#### [EXERCISE TEXT]

Second, Peter emphasized the freshly heard languages and experienced power of the Holy Spirit by recognizing the “pouring out” of the Spirit “on all flesh.” The Hebrew word “shaphak” (pour out; שפך) is also used in the sense of the wrath of God being poured out (e.g., Psalm 79:6; Ezekiel 7:8). While it took Peter time to process the implications of επί πάσαν σάρκα (“upon all flesh,” על־כל־בשר, and two-thousand years later we are still processing the implications), he recognized that something had occurred that morning that meant significant paradigm shifts. The wind-swept-river-of-God took them into a world larger than they had ever dreamed: A kingdom greater than historical Israel and the rise and fall of nations. Young and old are equal recipients of revelation. Men and women are both mouthpieces of God. Servants, low on the economic and social ladder, are swept upward in this Holy Spirit tsunami.

 

Of all Christian groups, it seems that Pentecostals should be able to navigate in, among, and through all the various tribes that comprise Christendom and the cultural matrix of our times.
Third, Peter with the “sound of a mighty rushing wind” still ringing in his ears, understood the impact of “wonders in heaven above and signs in the earth beneath” (Acts 2:19). This is what the apostle Paul affirmed in Romans 8:21 of the creation, still captive to the bondage of corruption, awaiting an eschatological manifestation of Spirit-filled generations who truly comprehend the liberty they have as the children of God.

Fourth, this massive build-up of revelation from eschatology to pneumatology to creation theology was like a giant wave washing away all confusion so this one clear affirmation could stand: “Whoever calls on the name of the Lord, shall be saved” (Acts 2:21). And to make certain that the hearers knew who this Lord actually was, Peter drew their attention to the historic fact of “Jesus of Nazareth, a Man attested by God to you by miracles, wonders, and signs which God did through Him in your midst, as you yourselves know—God has made this Jesus, whom you crucified, both Lord and Christ” (2:22, 36).

As we stand on the threshold of remembering one hundred years ago (Azusa Street) and two thousand years ago (Pentecost), Pentecostalism must rediscover the present power of the affirmations expressed and experienced by our First Century and Twentieth Century fathers and mothers in the faith.

There is much in the Pentecostal/charismatic world that I find encouraging. I am not a pessimist about what God is doing through Pentecostalism, as well as through other streams in the desert of this world. Here are five specific points of encouragement I see:

  • There is great renewal with a passion for Christ among many young people. I see a passion for intercession and evangelism among this group.
  • We praise God for the great leaders of the past who have modeled extraordinary faith. While their days are limited due to their ages, I see a new set of faith-filled, vision-inspired leaders arising. Many of them are arising from non-Pentecostal/charismatic churches, but are far more receptive to Spirit-empowered ministry than their evangelical forefathers.

Entries drawn from a collection
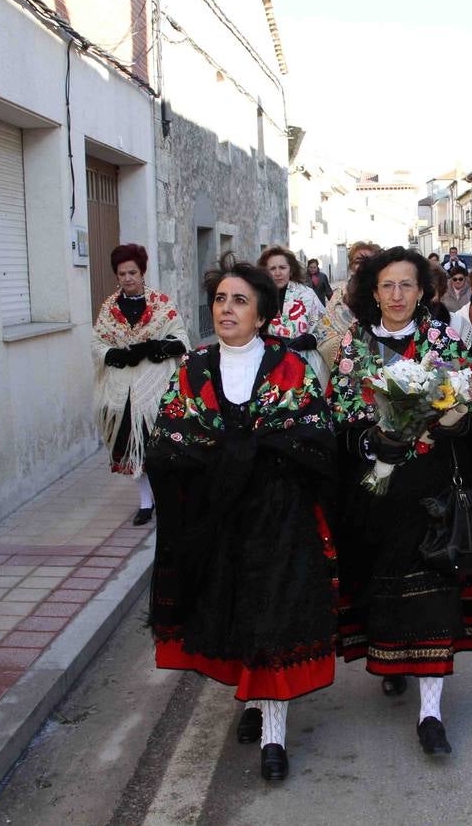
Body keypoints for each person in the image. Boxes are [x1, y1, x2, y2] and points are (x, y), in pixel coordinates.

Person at [146, 257, 336, 782]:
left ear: (262, 315)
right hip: (218, 518)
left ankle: (275, 738)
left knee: (273, 618)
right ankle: (253, 704)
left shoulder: (289, 367)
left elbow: (315, 435)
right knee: (238, 615)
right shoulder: (193, 368)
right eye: (221, 300)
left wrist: (262, 451)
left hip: (278, 514)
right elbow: (169, 441)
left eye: (239, 301)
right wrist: (217, 457)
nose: (227, 309)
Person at [330, 247, 472, 756]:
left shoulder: (445, 342)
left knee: (434, 596)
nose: (397, 295)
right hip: (374, 495)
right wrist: (367, 440)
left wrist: (461, 419)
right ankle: (392, 662)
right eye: (387, 286)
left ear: (423, 290)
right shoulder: (352, 347)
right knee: (382, 589)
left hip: (432, 492)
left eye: (407, 285)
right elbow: (336, 413)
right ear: (373, 292)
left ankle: (431, 713)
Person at [91, 244, 191, 525]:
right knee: (134, 448)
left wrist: (157, 347)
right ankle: (146, 503)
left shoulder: (161, 304)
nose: (127, 278)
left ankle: (166, 498)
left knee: (159, 447)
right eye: (122, 273)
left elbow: (181, 338)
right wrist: (114, 354)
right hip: (123, 393)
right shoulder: (109, 308)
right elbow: (98, 341)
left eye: (132, 272)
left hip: (155, 388)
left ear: (142, 272)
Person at [258, 246, 329, 386]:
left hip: (306, 363)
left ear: (291, 270)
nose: (278, 273)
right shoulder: (258, 297)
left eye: (282, 267)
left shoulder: (307, 294)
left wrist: (311, 339)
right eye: (272, 269)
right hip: (269, 363)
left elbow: (326, 326)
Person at [319, 241, 380, 366]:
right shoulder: (340, 294)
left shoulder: (385, 292)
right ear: (351, 266)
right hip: (342, 360)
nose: (364, 264)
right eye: (358, 260)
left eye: (369, 260)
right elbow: (325, 329)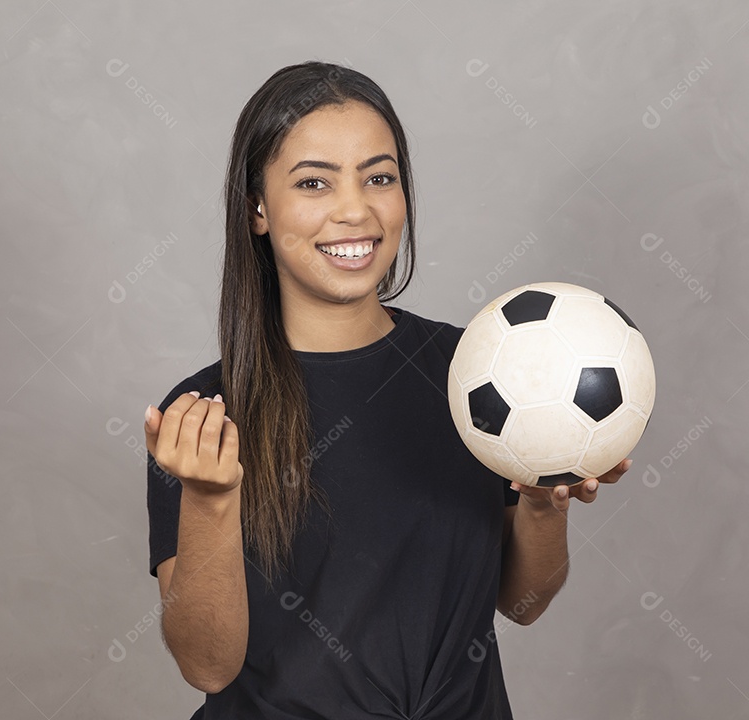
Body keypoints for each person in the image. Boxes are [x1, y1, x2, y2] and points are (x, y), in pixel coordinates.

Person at [143, 60, 631, 720]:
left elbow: (523, 604)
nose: (355, 210)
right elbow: (208, 663)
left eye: (379, 177)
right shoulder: (205, 419)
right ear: (257, 208)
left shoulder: (481, 373)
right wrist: (209, 498)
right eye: (314, 182)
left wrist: (546, 502)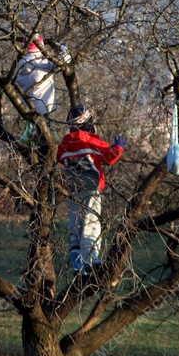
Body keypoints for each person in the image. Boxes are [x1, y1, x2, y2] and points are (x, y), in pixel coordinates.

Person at [56, 104, 128, 274]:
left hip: (74, 191)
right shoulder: (90, 140)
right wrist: (119, 147)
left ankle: (77, 263)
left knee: (75, 228)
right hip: (91, 189)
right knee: (91, 224)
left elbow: (58, 157)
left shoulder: (64, 145)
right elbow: (109, 157)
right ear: (87, 121)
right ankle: (90, 262)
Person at [15, 34, 69, 142]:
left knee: (31, 142)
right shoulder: (40, 63)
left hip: (29, 109)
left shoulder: (21, 63)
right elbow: (66, 61)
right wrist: (62, 49)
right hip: (43, 111)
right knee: (50, 142)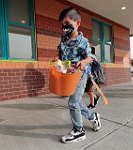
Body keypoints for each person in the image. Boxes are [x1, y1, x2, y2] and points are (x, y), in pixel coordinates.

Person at [55, 7, 101, 144]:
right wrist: (57, 63)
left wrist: (84, 61)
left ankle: (79, 131)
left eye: (67, 23)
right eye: (63, 24)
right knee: (77, 101)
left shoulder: (83, 41)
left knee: (73, 102)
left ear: (78, 23)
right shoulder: (63, 39)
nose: (64, 27)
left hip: (80, 75)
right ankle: (93, 117)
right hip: (67, 75)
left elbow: (90, 57)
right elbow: (61, 55)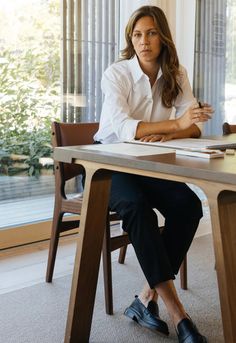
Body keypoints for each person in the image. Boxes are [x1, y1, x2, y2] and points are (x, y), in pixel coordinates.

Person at [94, 5, 213, 343]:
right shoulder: (116, 73)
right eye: (136, 35)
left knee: (189, 206)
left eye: (150, 33)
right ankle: (180, 316)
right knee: (136, 208)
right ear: (131, 40)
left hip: (149, 165)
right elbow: (123, 128)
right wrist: (176, 123)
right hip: (111, 165)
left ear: (162, 37)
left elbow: (194, 129)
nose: (143, 41)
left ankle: (146, 297)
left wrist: (172, 132)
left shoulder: (177, 74)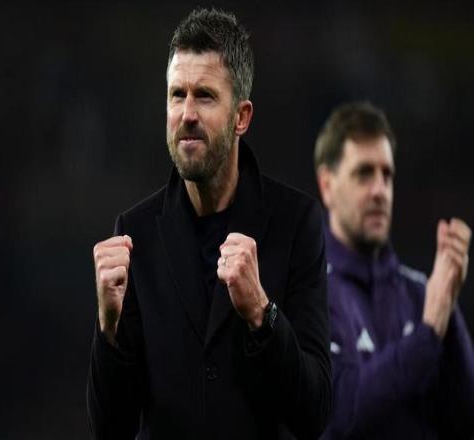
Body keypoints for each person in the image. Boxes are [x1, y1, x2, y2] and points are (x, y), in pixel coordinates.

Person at [86, 8, 331, 440]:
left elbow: (314, 414)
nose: (187, 113)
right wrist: (108, 329)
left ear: (241, 117)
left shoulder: (297, 225)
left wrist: (263, 314)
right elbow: (112, 429)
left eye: (204, 96)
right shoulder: (134, 235)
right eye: (176, 95)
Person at [314, 101, 474, 439]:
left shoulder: (420, 293)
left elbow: (464, 414)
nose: (379, 191)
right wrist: (428, 334)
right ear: (327, 185)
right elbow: (338, 413)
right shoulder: (308, 294)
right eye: (364, 173)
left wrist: (448, 306)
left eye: (386, 175)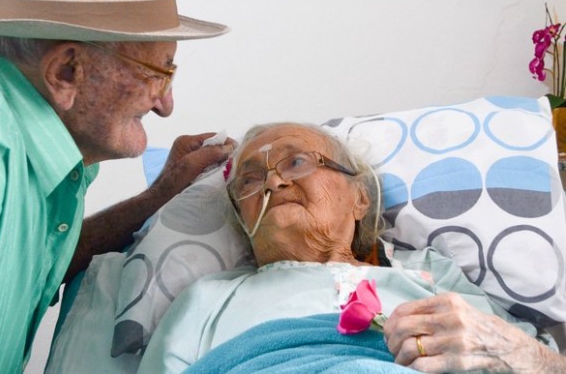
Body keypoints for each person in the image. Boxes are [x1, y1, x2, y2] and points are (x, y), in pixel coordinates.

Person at [0, 0, 235, 372]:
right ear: (67, 71)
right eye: (157, 72)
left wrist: (158, 197)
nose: (167, 104)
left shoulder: (33, 149)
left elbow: (23, 268)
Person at [135, 122, 562, 373]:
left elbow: (532, 362)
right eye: (249, 179)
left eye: (297, 161)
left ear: (359, 198)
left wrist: (517, 352)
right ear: (244, 222)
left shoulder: (430, 275)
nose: (273, 181)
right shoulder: (207, 298)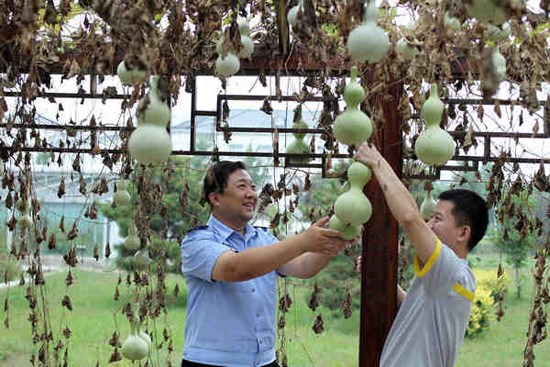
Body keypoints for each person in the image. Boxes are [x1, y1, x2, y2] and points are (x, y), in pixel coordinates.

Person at [180, 160, 352, 367]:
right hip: (212, 363)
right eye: (241, 186)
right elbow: (236, 268)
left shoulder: (264, 239)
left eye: (253, 187)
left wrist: (331, 243)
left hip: (264, 361)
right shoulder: (197, 242)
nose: (252, 194)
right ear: (215, 198)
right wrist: (304, 241)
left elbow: (304, 267)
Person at [354, 142, 489, 367]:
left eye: (437, 218)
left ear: (463, 233)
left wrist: (376, 161)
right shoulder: (446, 277)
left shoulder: (451, 270)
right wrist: (384, 283)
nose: (428, 224)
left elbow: (410, 218)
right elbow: (417, 308)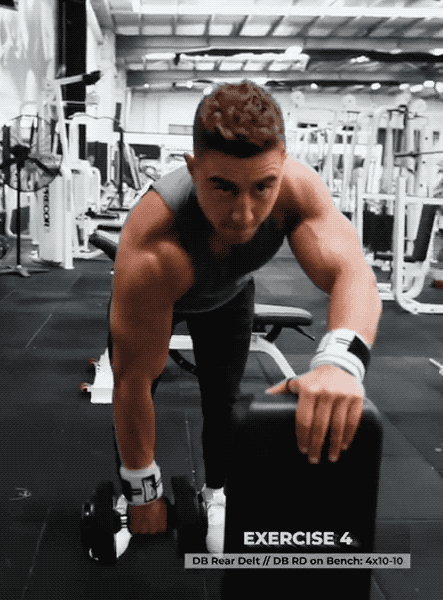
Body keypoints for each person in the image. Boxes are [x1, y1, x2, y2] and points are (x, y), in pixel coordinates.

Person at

#### [QUESTIONS]
**1.** List every book of the Bible that the Pentecost passage cites by name alongside a chapter and verse.
**2.** Proceed with the Pentecost passage from the point where it stops.

#### [RESULTS]
**1.** Psalm, Ezekiel, Acts, Romans

**2.**
  • Pentecostalism has taken advantage of the media to present the Gospel. While some of that is, for some of us, rather embarrassing on Christian television, we can be thankful that we did not demonize the internet but instead have embraced the possibilities in a globally-connected world.
  • Pentecostalism has a growing awareness of the power of the Holy Spirit to meet the social, economic, and yes, political, needs of people.

There is great diversity within the various cultures and sub-cultures of Pentecostalism. In preparing this message, I sent a copy to Matt Green, a vibrant emerging young Pentecostal leader who was then editor of Ministries Today, for his input. He wrote back, “Doug, plea for the academic community to pursue engagement with the ‘popular’ charismatic/Pentecostal community… to be willing to put up with a little nonsense so that they can contribute; to be willing to associate with the grassroots practitioners of Pentecostal theology.”

 

But I am also concerned about some things:

  • The loss of holiness—not in the Wesleyan/Reformed doctrinal debate—but as lifestyle that truly beckons the lost to God’s purposes and blessings in godly living.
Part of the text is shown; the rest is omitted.